Un sorellicidio tra i boschi dell’Etna. Lucrezia, 37 anni, è stata accoltellata alla gola, probabilmente in modo premeditato, dal fratello di 22 che viveva ritirato in casa da mesi. Naturalmente il movente è oscuro, hanno parlato di denaro prestato dalla sorella che il ragazzo non riusciva o non voleva restituire oppure di denaro che i genitori elargivano maggiormente alla figlia. Come se il movente-denaro potesse essere una “spiegazione” tangibile e ultima per un delitto. Stessa spiegazione ci è stata servita per il matricidio reale operato dalle due sorelle simbiotiche di Temù, che condividevano il fidanzato.
Il ricorso al movente-denaro, che chiude ogni indagine psichica ulteriore, mostra il grave livello di ignoranza collettiva sull’uomo e le sue pulsioni, nonché lo stadio etico di una società che reputa plausibile quel movente.

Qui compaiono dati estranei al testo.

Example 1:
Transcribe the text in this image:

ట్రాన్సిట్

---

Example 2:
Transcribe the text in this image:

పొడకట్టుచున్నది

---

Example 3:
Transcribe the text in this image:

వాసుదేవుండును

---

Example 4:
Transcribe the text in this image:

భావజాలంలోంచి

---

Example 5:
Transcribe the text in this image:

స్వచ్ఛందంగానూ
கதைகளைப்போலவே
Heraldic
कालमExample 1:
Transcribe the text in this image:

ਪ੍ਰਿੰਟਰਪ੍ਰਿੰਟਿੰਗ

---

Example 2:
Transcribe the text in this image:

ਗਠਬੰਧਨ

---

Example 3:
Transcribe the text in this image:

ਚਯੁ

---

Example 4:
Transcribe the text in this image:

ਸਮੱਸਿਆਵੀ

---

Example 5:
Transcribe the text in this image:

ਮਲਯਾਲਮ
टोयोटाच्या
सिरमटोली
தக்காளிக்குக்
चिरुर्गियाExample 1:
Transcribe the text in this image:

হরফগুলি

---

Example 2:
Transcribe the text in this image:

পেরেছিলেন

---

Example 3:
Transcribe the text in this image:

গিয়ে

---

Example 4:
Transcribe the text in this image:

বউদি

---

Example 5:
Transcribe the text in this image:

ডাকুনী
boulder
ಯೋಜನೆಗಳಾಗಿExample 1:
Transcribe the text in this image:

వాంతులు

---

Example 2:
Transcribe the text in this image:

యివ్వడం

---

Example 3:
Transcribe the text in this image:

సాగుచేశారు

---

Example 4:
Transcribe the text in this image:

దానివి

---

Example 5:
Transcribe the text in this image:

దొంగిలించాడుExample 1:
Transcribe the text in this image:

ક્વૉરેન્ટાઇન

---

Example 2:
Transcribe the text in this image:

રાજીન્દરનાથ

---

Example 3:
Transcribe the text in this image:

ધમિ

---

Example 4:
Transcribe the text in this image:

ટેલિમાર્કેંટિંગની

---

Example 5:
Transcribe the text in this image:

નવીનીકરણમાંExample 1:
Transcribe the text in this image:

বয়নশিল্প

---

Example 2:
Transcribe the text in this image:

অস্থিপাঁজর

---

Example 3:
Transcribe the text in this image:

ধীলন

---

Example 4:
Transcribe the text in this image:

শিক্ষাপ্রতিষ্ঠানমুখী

Così si rischia di pensare che il denaro sia un “in sé” e non anche uno dei più comuni luoghi di proiezione inconscia dei fantasmi di ciascuno.
I delitti che avvengono in famiglia hanno moventi famigliari e, a questo proposito, tornando alla povera Lucrezia di Catania, appena appresa la notizia del suo assassinio, mi sono chiesta : cosa ci faceva ancora in casa, a condividere dinamiche asfittiche, a 37 anni?
Aveva un fidanzato che hanno definito “storico” – aggettivo che non suggerisce una condizione di soprassalto del desiderio – con cui pensava al matrimonio.
Ci pensava, ma di fatto era ancora a casa.